Moderation analysis presentation

Learn what moderation analysis is and how to run the analysis in R

1 Moderation analsyis

1.1 Definition

Moderation analysis allows us to test for the influence of a third variable, Z, on the relationship between variables X and Y. Rather than testing a causal link between these other variables, moderation tests for when or under what conditions an effect occurs.

1.2 Interaction

Moderators can strengthen, weaken, or reverse the nature of a relationship. Moderation can be tested by looking for significant interactions between the moderating variable (Z) and the independent variable (X).

Nota bene: Moderators (when) are conceptually different from mediators (how/why) but some variables may be a moderator or a mediator depending on your question.

1.3 Similarity with ANOVA

The moderation is an interaction and therefore comparable to the interaction in ANOVA. If X and moderator are dichotomous, the moderation corresponds to a 2x2 ANOVA.

However, a moderator moderates the causal relationship from X to Y. The scale level can be dichotomous, categorical or metric. Furthermore, a moderator must be causally independent of X.

1.4 Illustration

See Igartua and Hayes (2021) for a complete discussion.

1.5 How-To

Technically, moderations (interactions) are linked multiplicatively in the regression analysis: A x B.

Statistically, the moderator and X must always be considered “in isolation” (not just as moderation or interaction).
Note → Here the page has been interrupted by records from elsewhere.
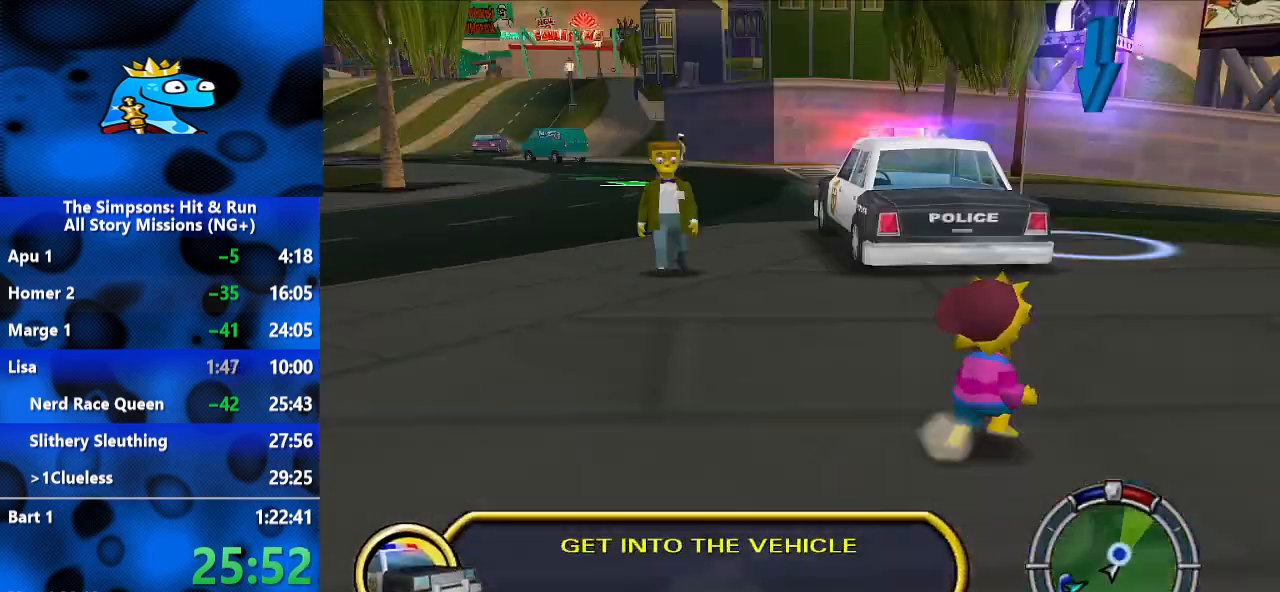
{"dt_ms": 500, "buttons": ["B"], "left_stick": "up-left", "right_stick": "center", "events": [[133, "left_stick", "up-right"], [300, "left_stick", "up"], [400, "left_stick", "up-left"]]}
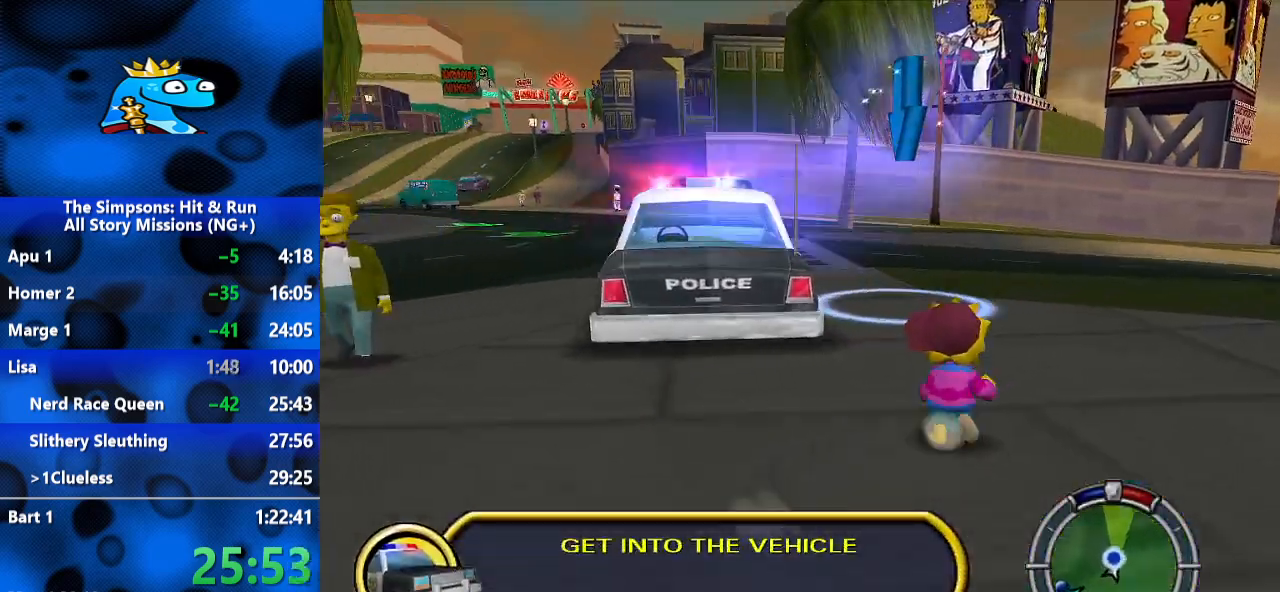
{"dt_ms": 500, "buttons": ["B"], "left_stick": "up", "right_stick": "center", "events": [[200, "left_stick", "up"]]}
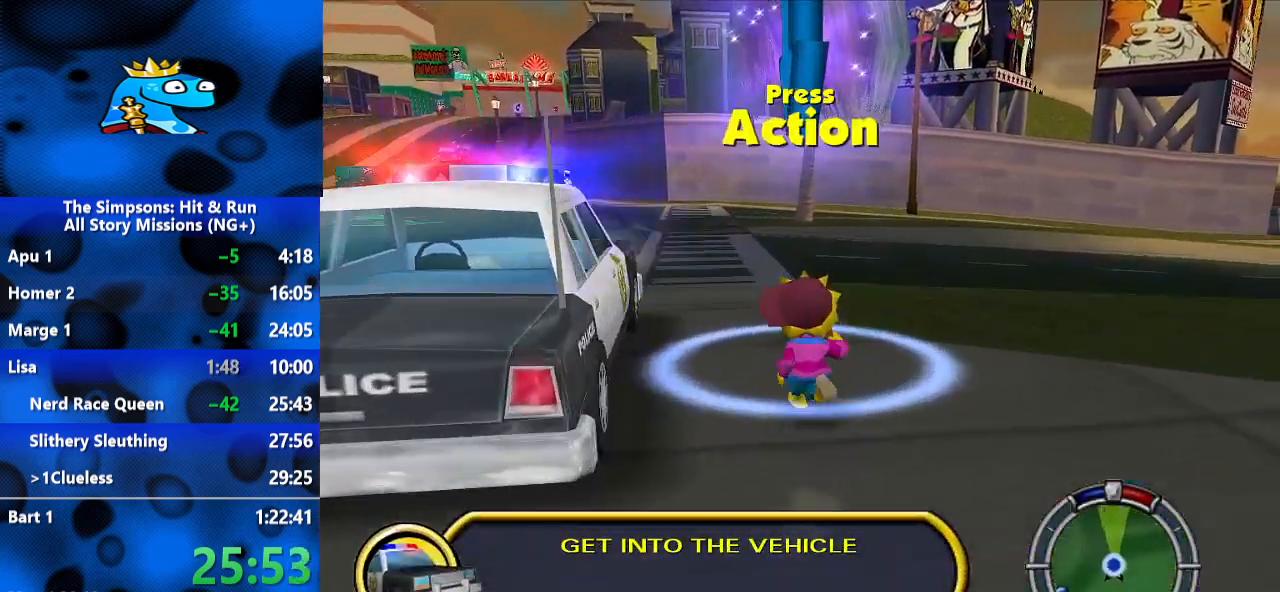
{"dt_ms": 500, "buttons": [], "left_stick": "center", "right_stick": "center", "events": [[200, "B", "up"], [200, "left_stick", "center"], [300, "A", "down"], [367, "A", "up"], [433, "A", "down"], [500, "A", "up"]]}
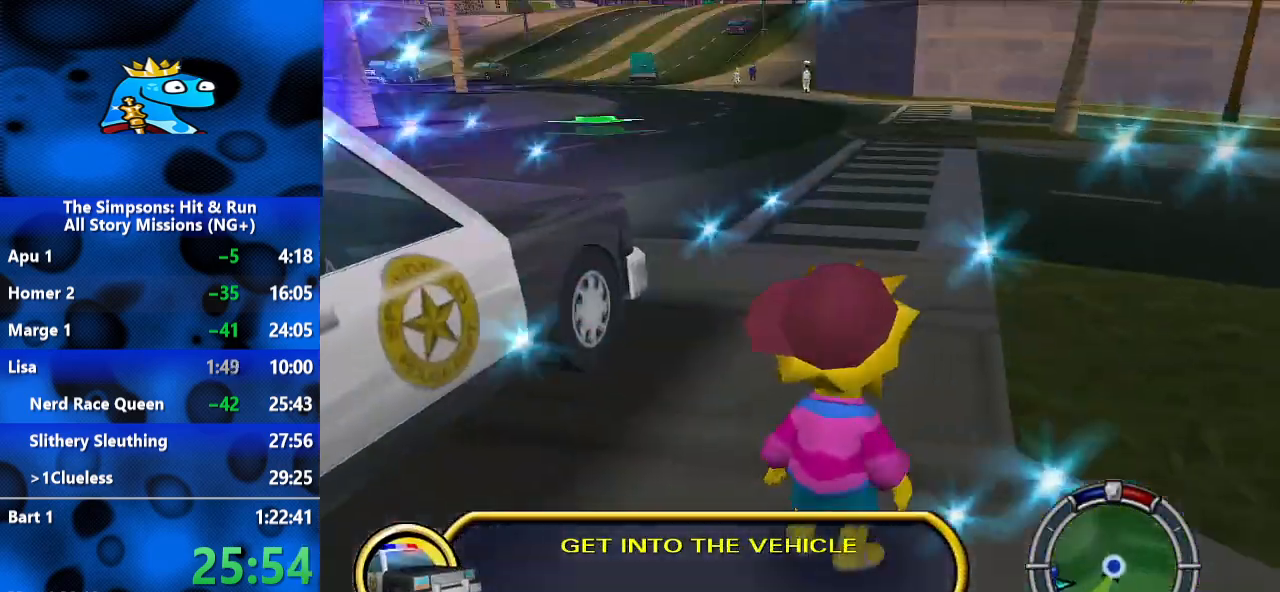
{"dt_ms": 500, "buttons": ["A"], "left_stick": "center", "right_stick": "center", "events": [[67, "A", "down"], [133, "A", "up"], [200, "A", "down"], [300, "A", "up"], [367, "A", "down"], [433, "A", "up"], [500, "A", "down"]]}
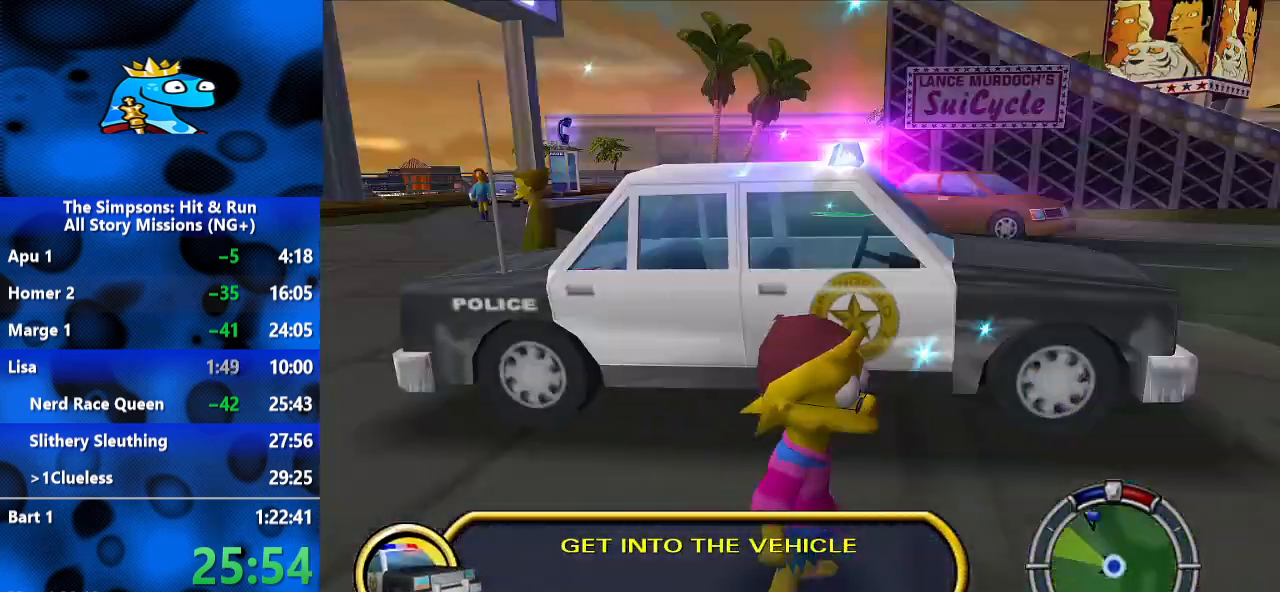
{"dt_ms": 500, "buttons": ["A"], "left_stick": "center", "right_stick": "center", "events": [[67, "A", "up"], [133, "A", "down"], [200, "A", "up"], [433, "A", "down"]]}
Moderation analysis can be conducted by adding one (or multiple) interaction terms in a regression analysis. For example, if Z is a moderator for the relation between X and Y, we can fit a regression model:

\[ Y = \beta_{0} + \beta_{1}*X + \beta_{2}*Z + \beta_{3}*XZ + \epsilon \]

\[ Y = \beta_{0} + \beta_{2}*Z + (\beta_{1} + \beta_{3}*Z)*X + \epsilon \]

Thus, if \(\beta_{3}\) is not equal to 0, the relationship between X and Y depends on the value of Z, which indicates a moderation effect.

1.6 Binary moderator

\[ Y = \beta_{0} + \beta_{2}*Z + (\beta_{1} + \beta_{3}*Z)*X \]

If Z is a dichotomous/binary variable (e.g. gender) the above equation can be written as:

\[ \beta_{0} + \beta_{1}*X + \epsilon \] for male (Z=0)

\[ \beta_{0} + \beta_{2} + (\beta_{1} + \beta_{3})*X + \epsilon \] for female (Z=1)

2 Interpretation and centering

2.1 Interpretation

If X and/or moderator become significant, main effects are present. If the moderation term becomes significant, there is a moderation effect. The (possibly significant) influences of X and the moderator are then so-called “conditional” effects.

The value 0 usually has no meaningful meaning (e.g. in rating scales 1 to 5 there is no zero at all). Therefore, it is a good practice to centering means subtracting the overall mean from each value.

2.2 Effect of centering on the interpretation

The change in meaning must be taken into account in the interpretation:

influence of the predictor on Y with an average expression of the moderator
influence of the moderator on Y with an average expression of the predictor

2.3 Variable’s effect as a function of a moderator

Let’s assume that X and Z are either dichotomous or continuous and the outcome variable Y is a continuous dimension suitable for analysis with linear regression, we have the following equations:

\[ \hat{Y} = a + b_1*X + b_2*Z + b_3*XZ = a + (b_1+b_3*Z)*X + b_2*Z\]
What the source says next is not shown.